Compare action rankings under 1s-only objective vs multi-horizon utility. Track rank-correlation drift by regime/time-of-day.

Step C — Economic objective check

Report out-of-sample changes in:

parent IS mean,
IS tail (q95/CVaR),
completion ratio,
late catch-up frequency.

Step D — Counterfactual fairness

Ensure gains are not from hidden selection bias:

include no-fill/residual penalties,
verify by symbol liquidity tiers and volatile sessions,
run venue-stratified diagnostics.

Step E — Canary rollout

5% -> 20% -> 50% flow
rollback if completion or q95 IS breaches threshold
keep per-horizon telemetry dashboard during rollout

8) Typical pitfalls

Horizon leakage: using features unavailable at decision time for longer horizons.
Survivorship bias: evaluating only filled orders, ignoring residual/timeout cost.
Over-penalizing maker tactics: short adverse markout can coexist with better medium-horizon outcomes.
Static horizon weights: deadline and regime should change the weighting policy.
Metric monoculture: single KPI (e.g., 1s markout) quietly distorts routing behavior.

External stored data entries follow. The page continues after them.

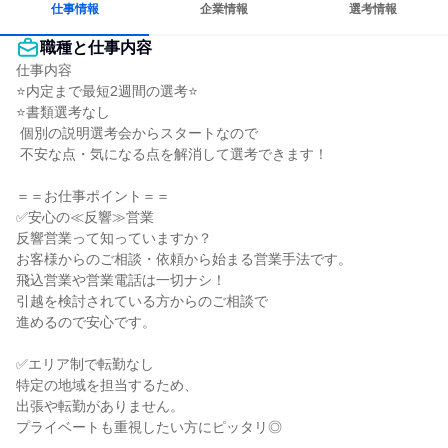
仕事情報
企業情報
選考情報
職種と仕事内容
仕事内容

⭐内定まで最短2週間の選考⭐

⭐書類選考なし

 個別の説明選考会からスタートなので

 不安な点・気になる点を解消して選考できます！

＝＝お仕事ポイント＝＝

✅安心の≪反響≫営業

反響営業って知っていますか？

お客様からのご相談・依頼から始まる営業手法です。

飛込営業や営業電話は一切ナシ！

引越を検討されている方からのご相談で

進めるので安心です。

✅エリア制で転勤なし

特定の地域を担当するため、

出張や転勤がありません。

プライベートも重視したい方にピッタリ◎
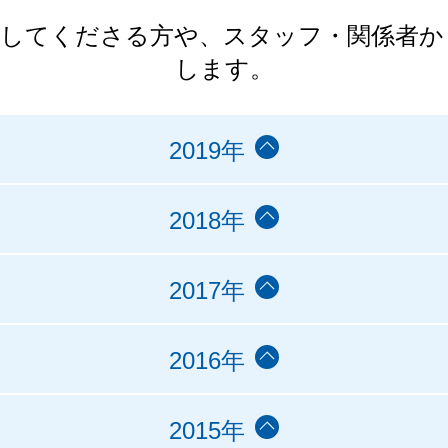
力してくださる方や、スタッフ・関係者か
します。
2019年
2018年
2017年
2016年
2015年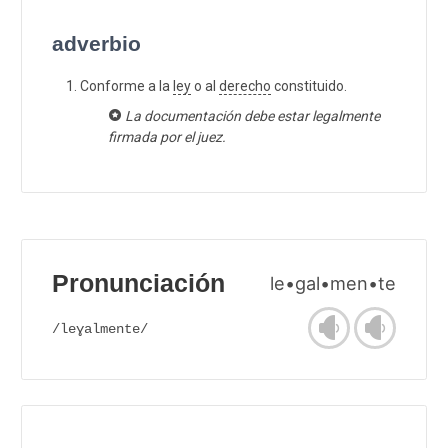
adverbio
Conforme a la
ley
o al
derecho
constituido.
La documentación debe estar legalmente
firmada por el juez.
Pronunciación
le•gal•men•te
/leɣalmente/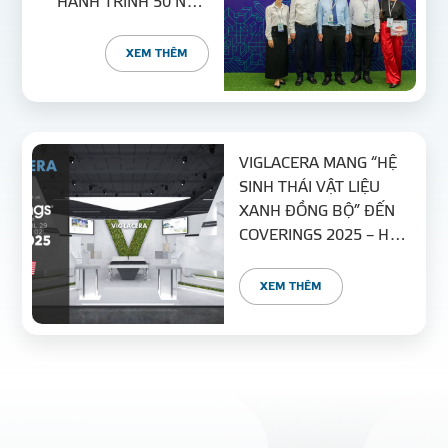
HÀNH TRÌNH 50 NĂM
KIẾN TẠO VÀ PHÁT
TRIỂN BỀN VỮNG
XEM THÊM
VIGLACERA MANG “HỆ
SINH THÁI VẬT LIỆU
XANH ĐỒNG BỘ” ĐẾN
COVERINGS 2025 – HỘI
CHỢ VLXD LỚN NHẤT
BẮC MỸ
XEM THÊM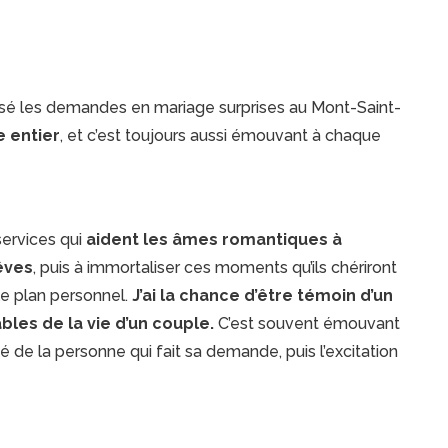
alisé les demandes en mariage surprises au Mont-Saint-
 entier
, et c’est toujours aussi émouvant à chaque
 services qui
aident les âmes romantiques à
êves
, puis à immortaliser ces moments qu’ils chériront
 le plan personnel.
J’ai la chance d’être témoin d’un
les de la vie d’un couple.
C’est souvent émouvant
té de la personne qui fait sa demande, puis l’excitation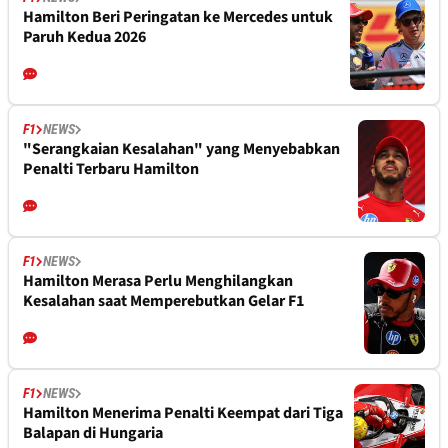
Hamilton Beri Peringatan ke Mercedes untuk
Paruh Kedua 2026
F1
NEWS
"Serangkaian Kesalahan" yang Menyebabkan
Penalti Terbaru Hamilton
F1
NEWS
Hamilton Merasa Perlu Menghilangkan
Kesalahan saat Memperebutkan Gelar F1
F1
NEWS
Hamilton Menerima Penalti Keempat dari Tiga
Balapan di Hungaria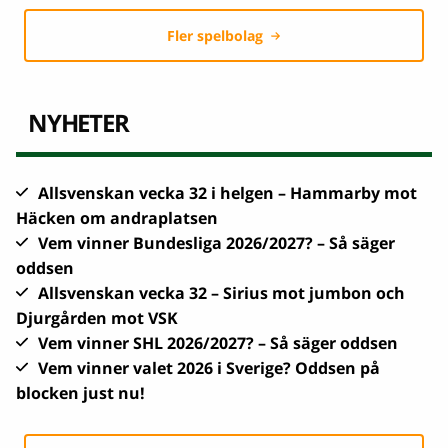
Fler spelbolag
NYHETER
Allsvenskan vecka 32 i helgen – Hammarby mot
Häcken om andraplatsen
Vem vinner Bundesliga 2026/2027? – Så säger
oddsen
Allsvenskan vecka 32 – Sirius mot jumbon och
Djurgården mot VSK
Vem vinner SHL 2026/2027? – Så säger oddsen
Vem vinner valet 2026 i Sverige? Oddsen på
blocken just nu!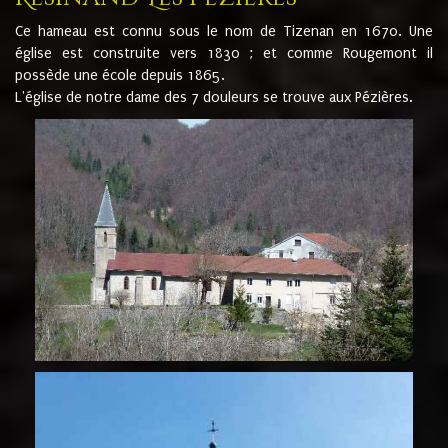
Ce hameau est connu sous le nom de Tizenan en 1670. Une
église est construite vers 1830 ; et comme Rougemont il
possède une école depuis 1865.
L'église de notre dame des 7 douleurs se trouve aux Pézières.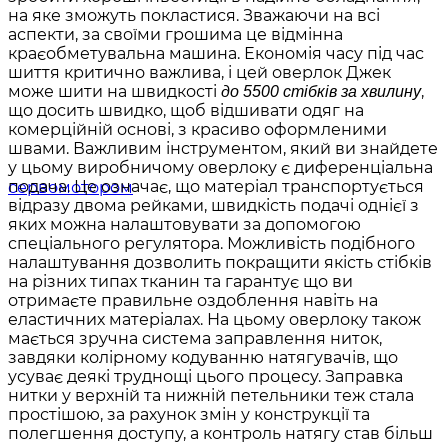
на яке зможуть покластися. Зважаючи на всі
аспекти, за своїми грошима це відмінна
краєобметувальна машина. Економія часу під час
шиття критично важлива, і цей оверлок Джек
може шити на швидкості
,
до 5500 стібків за хвилину
що досить швидко, щоб відшивати одяг на
комерційній основі, з красиво оформленими
швами. Важливим інструментом, який ви знайдете
у цьому виробничому оверлоку є диференціальна
подача. Це означає, що матеріал транспортується
відразу двома рейками, швидкість подачі однієї з
яких можна налаштовувати за допомогою
спеціального регулятора. Можливість подібного
налаштування дозволить покращити якість стібків
на різних типах тканин та гарантує що ви
отримаєте правильне оздоблення навіть на
еластичних матеріалах. На цьому оверлоку також
мається зручна система заправлення ниток,
завдяки колірному кодуванню натягувачів, що
усуває деякі труднощі цього процесу. Заправка
нитки у верхній та нижній петельники теж стала
простішою, за рахунок змін у конструкції та
полегшення доступу, а контроль натягу став більш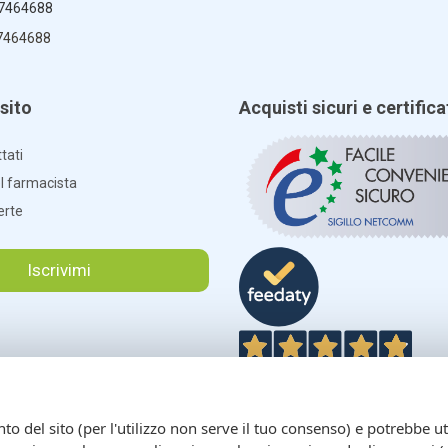
 7464688
7464688
sito
Acquisti sicuri e certifica
tati
el farmacista
erte
Iscrivimi
4,9
/5
 del sito (per l'utilizzo non serve il tuo consenso) e potrebbe uti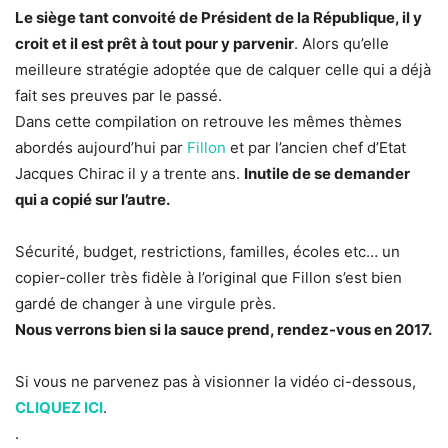
Le siège tant convoité de Président de la République, il y
croit et il est prêt à tout pour y parvenir
. Alors qu’elle
meilleure stratégie adoptée que de calquer celle qui a déjà
fait ses preuves par le passé.
Dans cette compilation on retrouve les mêmes thèmes
abordés aujourd’hui par
Fillon
et par l’ancien chef d’Etat
Jacques Chirac il y a trente ans.
Inutile de se demander
qui a copié sur l’autre.
Sécurité, budget, restrictions, familles, écoles etc… un
copier-coller très fidèle à l’original que Fillon s’est bien
gardé de changer à une virgule près.
Nous verrons bien si la sauce prend, rendez-vous en 2017.
Si vous ne parvenez pas à visionner la vidéo ci-dessous,
CLIQUEZ ICI
.
.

9) Minimal 2-week implementation plan

Week 1

Build multi-horizon labels and telemetry (M(100ms..120s)).
Add HIR/DRD/HCS/CAM dashboards by tactic/venue/session.
Train baseline multi-head model (no regime gate yet).

Week 2

Add regime gating + horizon-adaptive action score.
Shadow run against current policy, then small canary.
Publish operator report: tail IS delta, completion delta, inversion-rate delta.

References

Almgren, R., & Chriss, N. (2000). Optimal execution of portfolio transactions.
Gatheral, J. (2010). No-Dynamic-Arbitrage and Market Impact.
Cartea, Á., Jaimungal, S., & Penalva, J. (2015). Algorithmic and High-Frequency Trading.
Easley, D., López de Prado, M., & O’Hara, M. (2012). Optimal Execution Horizon.
- https://papers.ssrn.com/sol3/papers.cfm?abstract_id=2038387
Bouchaud, J.-P., Farmer, J. D., & Lillo, F. (2009). How markets slowly digest changes in supply and demand.

One-line takeaway

If your policy is optimized on one short markout horizon, it can look locally brilliant while globally leaking slippage; multi-horizon consistency is the missing control surface.